(Exercise directions) Repeat word for word the part of the thread below on the BeautifulSoup bound method that opens with the words containing "html = browser.state.response.content" and closes with "for web scraping.".

(Passage given)
What is a beautiful soup bound method?

Question:

I’m experimenting with http://robobrowser.readthedocs.org/en/latest/readme.html, a new python library based on the beautiful soup library. I’m trying to test it out by opening an html page and returning it within a django app, but I can’t figure out to do this most simple task. My django app contains :

def index(request):    

    p=str(request.POST.get('p', False)) # p='https://www.yahoo.com/'
    browser = RoboBrowser(history=True)
    browser.open(p)
    html = browser.find_all
    return HttpResponse(html)

when I look at the outputted html I see:

<bound method BeautifulSoup.find_all of 
    <!DOCTYPE html>
    <html>
    ......................
        <head>
    ...............
        </body>
    </html>
>

What is a beautiful soup bound method? How can I get the straight html?

Asked By: user1592380

||

Answers:

It’s a method object, bound to the BeautifulSoup object. You didn’t call it.

It’s representation is a little confusing because the repr() of the BeautifulSoup parse tree is included, which is simply the tree rendered as a HTML source string.

To get to the underlying BeautifulSoup parse tree, you can use; use str() to turn that back into a source string:

html = str(browser.state.parsed)

Alternatively, you can still access the original requests response object with:

browser.state.response

which means that the original downloaded HTML is found as:

html = browser.state.response.content
Answered By: Martijn Pieters

BeautifulSoup is a Python package used for parsing HTML and XML documents, it creates a parse tree for parsed paged which can be used for web scraping.

There are many Beautifulsoup methods, which allows us to search a parse tree. If we search out of that tree it will be out of bound.

.next_sibling and .previous_sibling are the tags that are used for navigating between page elements that are on same level of the parse tree.

Reference

Answered By: Md Shayon

Extracted data entries:
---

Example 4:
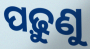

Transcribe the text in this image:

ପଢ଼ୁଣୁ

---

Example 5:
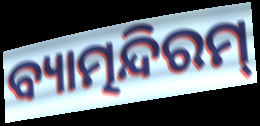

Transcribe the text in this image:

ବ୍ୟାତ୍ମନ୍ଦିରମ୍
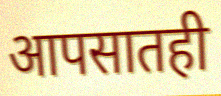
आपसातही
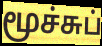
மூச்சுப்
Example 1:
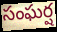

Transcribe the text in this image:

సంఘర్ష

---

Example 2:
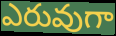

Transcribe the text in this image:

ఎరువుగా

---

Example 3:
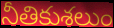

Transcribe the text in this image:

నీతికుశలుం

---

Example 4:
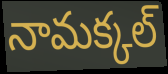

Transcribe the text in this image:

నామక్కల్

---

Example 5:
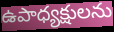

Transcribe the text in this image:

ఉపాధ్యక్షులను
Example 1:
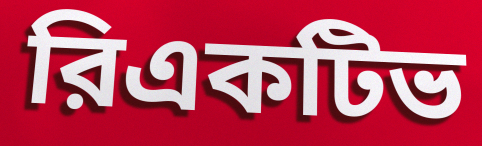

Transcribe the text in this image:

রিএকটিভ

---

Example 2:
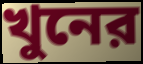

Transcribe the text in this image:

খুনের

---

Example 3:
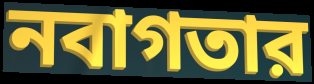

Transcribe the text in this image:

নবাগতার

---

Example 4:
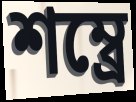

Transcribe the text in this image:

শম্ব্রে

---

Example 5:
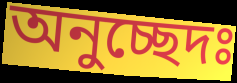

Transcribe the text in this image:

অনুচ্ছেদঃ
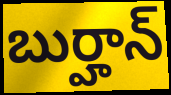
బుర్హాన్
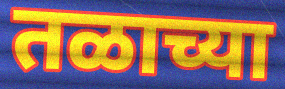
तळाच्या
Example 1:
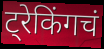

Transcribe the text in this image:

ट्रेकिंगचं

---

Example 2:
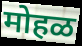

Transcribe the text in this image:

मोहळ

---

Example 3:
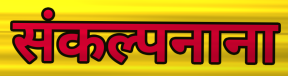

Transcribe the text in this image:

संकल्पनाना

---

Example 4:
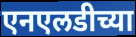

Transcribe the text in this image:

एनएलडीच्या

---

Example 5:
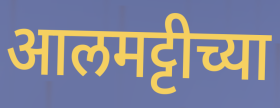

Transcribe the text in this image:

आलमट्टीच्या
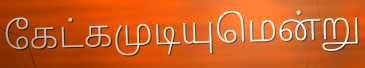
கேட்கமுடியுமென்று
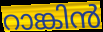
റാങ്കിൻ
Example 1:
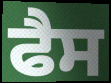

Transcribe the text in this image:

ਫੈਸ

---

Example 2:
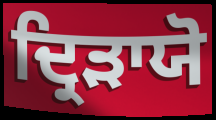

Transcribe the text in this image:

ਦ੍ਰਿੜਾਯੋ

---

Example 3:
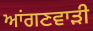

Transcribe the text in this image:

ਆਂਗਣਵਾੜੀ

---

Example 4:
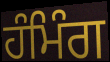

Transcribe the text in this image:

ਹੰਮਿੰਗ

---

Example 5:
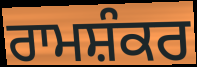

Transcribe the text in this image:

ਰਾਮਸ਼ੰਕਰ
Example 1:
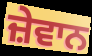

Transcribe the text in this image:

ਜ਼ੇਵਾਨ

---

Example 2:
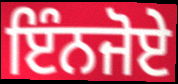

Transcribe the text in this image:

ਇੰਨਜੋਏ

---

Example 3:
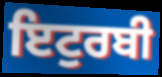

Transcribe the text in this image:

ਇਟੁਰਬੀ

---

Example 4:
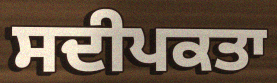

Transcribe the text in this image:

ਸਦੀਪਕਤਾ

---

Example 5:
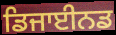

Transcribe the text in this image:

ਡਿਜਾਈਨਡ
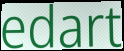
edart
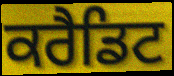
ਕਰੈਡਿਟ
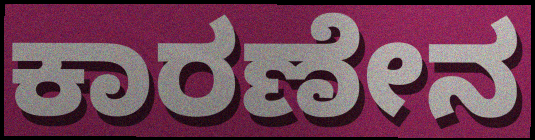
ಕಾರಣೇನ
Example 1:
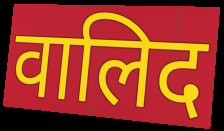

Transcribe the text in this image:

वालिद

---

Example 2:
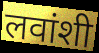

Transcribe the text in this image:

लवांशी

(Task result)
html = browser.state.response.content
Answered By: Martijn Pieters

BeautifulSoup is a Python package used for parsing HTML and XML documents, it creates a parse tree for parsed paged which can be used for web scraping.